O caso que mais gera comoção é o de Viviane, que celebrava o seu aniversário de 36 anos no dia do acidente. Ela comemorava a data com amigos e familiares quando a lancha virou. O seu filho, o pequeno Bento, de apenas 4 anos, também não resistiu. Veja quem são as outras vítimas:
- Wesley Carlos da Silva;
- Marina Rodrigues
- Erica Fernanda Lima
- Juliana Fernanda de Oliveira
O homem que conduzia a embarcação também morreu no local. Ao todo, seis pessoas perderam a vida. Segundo informações do Corpo de Bombeiros, as mortes ocorreram porque, com o impacto, a lancha tombou e as vítimas ficaram presas por baixo da estrutura submersa.
Detalhes sobre a segurança
Um dado alarmante revelado pelas autoridades é que, dos 15 ocupantes, apenas três utilizavam coletes salva-vidas no momento do acidente. Ironicamente, esses três passageiros estão entre os mortos, pois o equipamento não foi suficiente para evitar que ficassem presos sob o casco da lancha após o tombamento.
Todas as seis vítimas eram residentes de Franca, cidade localizada a cerca de 70 km de Rifaina, um destino turístico muito procurado por moradores da região.

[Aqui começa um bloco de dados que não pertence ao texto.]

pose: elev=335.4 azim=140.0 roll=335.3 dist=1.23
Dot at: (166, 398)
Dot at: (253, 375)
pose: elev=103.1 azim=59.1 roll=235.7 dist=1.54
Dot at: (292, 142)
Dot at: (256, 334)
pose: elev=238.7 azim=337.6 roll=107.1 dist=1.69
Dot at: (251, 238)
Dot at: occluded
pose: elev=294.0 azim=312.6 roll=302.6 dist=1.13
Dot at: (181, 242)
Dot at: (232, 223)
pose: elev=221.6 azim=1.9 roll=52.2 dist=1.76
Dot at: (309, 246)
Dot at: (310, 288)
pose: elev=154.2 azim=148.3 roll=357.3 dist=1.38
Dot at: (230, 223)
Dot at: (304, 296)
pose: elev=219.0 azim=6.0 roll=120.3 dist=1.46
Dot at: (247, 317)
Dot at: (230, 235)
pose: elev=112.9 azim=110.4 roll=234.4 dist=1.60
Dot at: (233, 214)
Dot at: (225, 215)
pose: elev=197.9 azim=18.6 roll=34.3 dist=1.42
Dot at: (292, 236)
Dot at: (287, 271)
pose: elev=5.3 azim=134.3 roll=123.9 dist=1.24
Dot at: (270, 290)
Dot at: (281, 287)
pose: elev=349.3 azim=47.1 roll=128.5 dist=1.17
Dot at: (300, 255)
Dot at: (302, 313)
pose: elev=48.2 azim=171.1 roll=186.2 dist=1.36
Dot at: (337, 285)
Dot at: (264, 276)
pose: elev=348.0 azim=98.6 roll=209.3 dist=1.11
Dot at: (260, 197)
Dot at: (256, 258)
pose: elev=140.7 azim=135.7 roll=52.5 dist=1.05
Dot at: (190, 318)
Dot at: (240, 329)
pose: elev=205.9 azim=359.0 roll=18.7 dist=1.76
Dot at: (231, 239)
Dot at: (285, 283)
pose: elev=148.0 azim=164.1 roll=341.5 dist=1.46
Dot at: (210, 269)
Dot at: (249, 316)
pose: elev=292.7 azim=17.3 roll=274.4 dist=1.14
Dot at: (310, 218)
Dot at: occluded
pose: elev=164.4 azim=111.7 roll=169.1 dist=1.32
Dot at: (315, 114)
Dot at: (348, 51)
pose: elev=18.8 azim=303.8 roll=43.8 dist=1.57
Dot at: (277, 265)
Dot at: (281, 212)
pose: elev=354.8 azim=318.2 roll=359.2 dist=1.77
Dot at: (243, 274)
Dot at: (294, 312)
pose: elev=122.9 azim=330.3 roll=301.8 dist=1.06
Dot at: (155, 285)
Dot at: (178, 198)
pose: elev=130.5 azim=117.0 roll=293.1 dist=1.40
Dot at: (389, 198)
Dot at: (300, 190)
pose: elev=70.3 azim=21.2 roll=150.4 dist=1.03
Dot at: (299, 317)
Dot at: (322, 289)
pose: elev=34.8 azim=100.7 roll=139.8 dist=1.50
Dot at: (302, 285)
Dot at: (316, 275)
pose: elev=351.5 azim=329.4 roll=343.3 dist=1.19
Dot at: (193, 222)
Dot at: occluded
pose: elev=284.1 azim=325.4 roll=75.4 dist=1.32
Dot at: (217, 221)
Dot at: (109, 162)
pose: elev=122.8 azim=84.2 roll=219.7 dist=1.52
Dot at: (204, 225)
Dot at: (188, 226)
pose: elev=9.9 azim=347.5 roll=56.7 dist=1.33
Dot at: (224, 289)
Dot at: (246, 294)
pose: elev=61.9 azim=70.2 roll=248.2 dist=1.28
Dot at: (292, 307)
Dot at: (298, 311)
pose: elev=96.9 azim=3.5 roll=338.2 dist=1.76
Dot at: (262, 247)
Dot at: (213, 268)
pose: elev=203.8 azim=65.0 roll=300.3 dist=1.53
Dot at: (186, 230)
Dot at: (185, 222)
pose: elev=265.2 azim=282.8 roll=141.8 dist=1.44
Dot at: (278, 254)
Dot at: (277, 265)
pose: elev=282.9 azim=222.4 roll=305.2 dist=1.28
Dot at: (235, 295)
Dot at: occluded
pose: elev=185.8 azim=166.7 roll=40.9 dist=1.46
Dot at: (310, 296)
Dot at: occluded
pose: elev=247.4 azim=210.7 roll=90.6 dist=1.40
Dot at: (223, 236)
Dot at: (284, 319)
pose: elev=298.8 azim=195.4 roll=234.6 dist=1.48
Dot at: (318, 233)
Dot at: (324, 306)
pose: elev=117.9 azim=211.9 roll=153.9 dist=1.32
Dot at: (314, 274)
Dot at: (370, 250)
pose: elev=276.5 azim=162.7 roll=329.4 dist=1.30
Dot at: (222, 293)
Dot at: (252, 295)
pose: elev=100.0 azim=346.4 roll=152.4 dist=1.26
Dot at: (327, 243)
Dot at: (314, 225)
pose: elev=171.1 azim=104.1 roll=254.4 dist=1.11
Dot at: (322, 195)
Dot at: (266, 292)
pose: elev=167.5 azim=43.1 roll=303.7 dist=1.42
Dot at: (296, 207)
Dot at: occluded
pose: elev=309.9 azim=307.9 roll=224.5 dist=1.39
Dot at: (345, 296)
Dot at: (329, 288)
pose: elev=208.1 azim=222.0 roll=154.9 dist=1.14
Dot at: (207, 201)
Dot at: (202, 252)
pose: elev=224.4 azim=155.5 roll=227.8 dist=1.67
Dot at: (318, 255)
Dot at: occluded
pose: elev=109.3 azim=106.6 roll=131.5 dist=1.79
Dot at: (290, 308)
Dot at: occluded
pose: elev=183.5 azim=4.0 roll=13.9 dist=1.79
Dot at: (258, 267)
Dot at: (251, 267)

Os velórios tiveram início na manhã desta segunda-feira sob um forte clima de consternação.
Investigação
A Polícia Civil de Minas Gerais ficará a cargo das investigações, já que o acidente ocorreu no lado mineiro da divisa. Outras nove pessoas ficaram feridas no acidente e foram socorridas por equipas de resgate de São Paulo e Minas Gerais.